BLBG:Pound Jumps Against Euro as Cyprus Turmoil Reignites Debt Crisis
The pound jumped to its strongest level in more than a month against the euro after the imposition of a levy on bank deposits in Cyprus threatened to throw Europe back into crisis, fueling demand for U.K. assets as a haven.
Sterling climbed by the most in five weeks against the currency shared by 17 European nations. Cypriot President Nicos Anastasiades bowed to demands by euro-area finance ministers to raise 5.8 billion euros ($7.5 billion) by taking a piece of every bank account in the island nation. U.K. government bonds gained, pushing down 10-year yields to the lowest this year. House prices rose for a third consecutive month in March, Rightmove Plc said.
“This is basically a euro story and something that explains the move in sterling,” Ulrich Leuchtmann, head of currency strategy at Commerzbank AG in Frankfurt said. “Euro- sterling is a choice between a rock and a hard place.”
The pound advanced 1 percent to 85.62 pence against the euro at 9:11 a.m. London time, after jumping by as much as 1.4 percent to 85.31 pence, the strongest level since Feb. 11. Sterling added 0.2 percent to $1.5137 for a fourth day of gains.
The U.K. currency has advanced 1.6 percent in the past week, the best performer among 10 developed-market currencies tracked by Bloomberg Correlation-Weighted Indexes.
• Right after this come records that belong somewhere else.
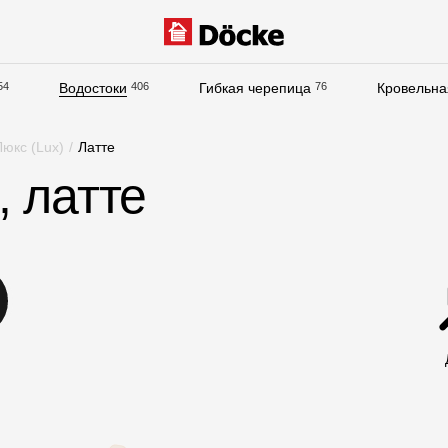
54
Водостоки
406
Гибкая черепица
76
Кровельна
Документация
юкс (Lux)
/
Латте
Документация
, латте
Инструкции по монтажу
Технические листы
Рекламные материалы
Сертификаты
Гарантии
Чертежи
Текстуры
Фото объектов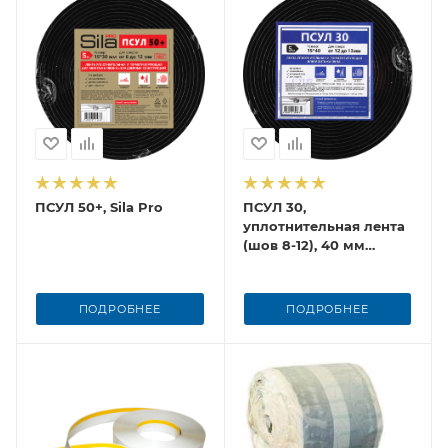
ПСУЛ 50+, Sila Pro
ПСУЛ 30,
уплотнительная лента
(шов 8-12), 40 мм
толщина, 5 м
ПОДРОБНЕЕ
ПОДРОБНЕЕ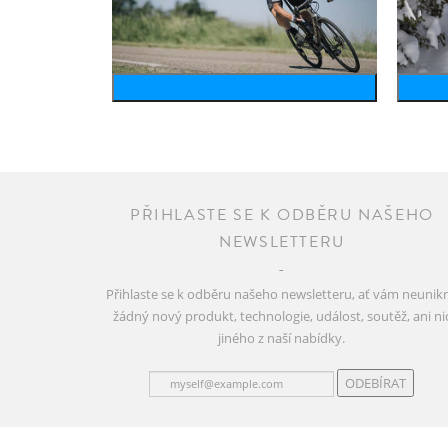
bike
PŘIHLASTE SE K ODBĚRU NAŠEHO
NEWSLETTERU
Přihlaste se k odběru našeho newsletteru, ať vám neunik
žádný nový produkt, technologie, událost, soutěž, ani ni
jiného z naší nabídky.
ODEBÍRAT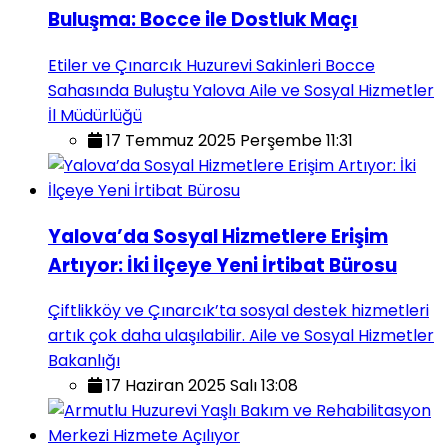
Buluşma: Bocce ile Dostluk Maçı
Etiler ve Çınarcık Huzurevi Sakinleri Bocce
Sahasında Buluştu Yalova Aile ve Sosyal Hizmetler
İl Müdürlüğü
17 Temmuz 2025 Perşembe 11:31
Yalova’da Sosyal Hizmetlere Erişim
Artıyor: İki İlçeye Yeni İrtibat Bürosu
Çiftlikköy ve Çınarcık’ta sosyal destek hizmetleri
artık çok daha ulaşılabilir. Aile ve Sosyal Hizmetler
Bakanlığı
17 Haziran 2025 Salı 13:08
The euro fell 0.8 percent and the dollar was little changed.
The yield on the 10-year gilt fell five basis points, or 0.05 percentage point, to 1.8 percent, after being as low as 1.86 percent, the least since Dec. 31. Two-year gilt yields declined two basis points to 0.21 percent.
U.K. government bonds earned 0.2 percent this month through March 15, according to indexes compiled by Bloomberg and the European Federation of Financial Analysts Societies.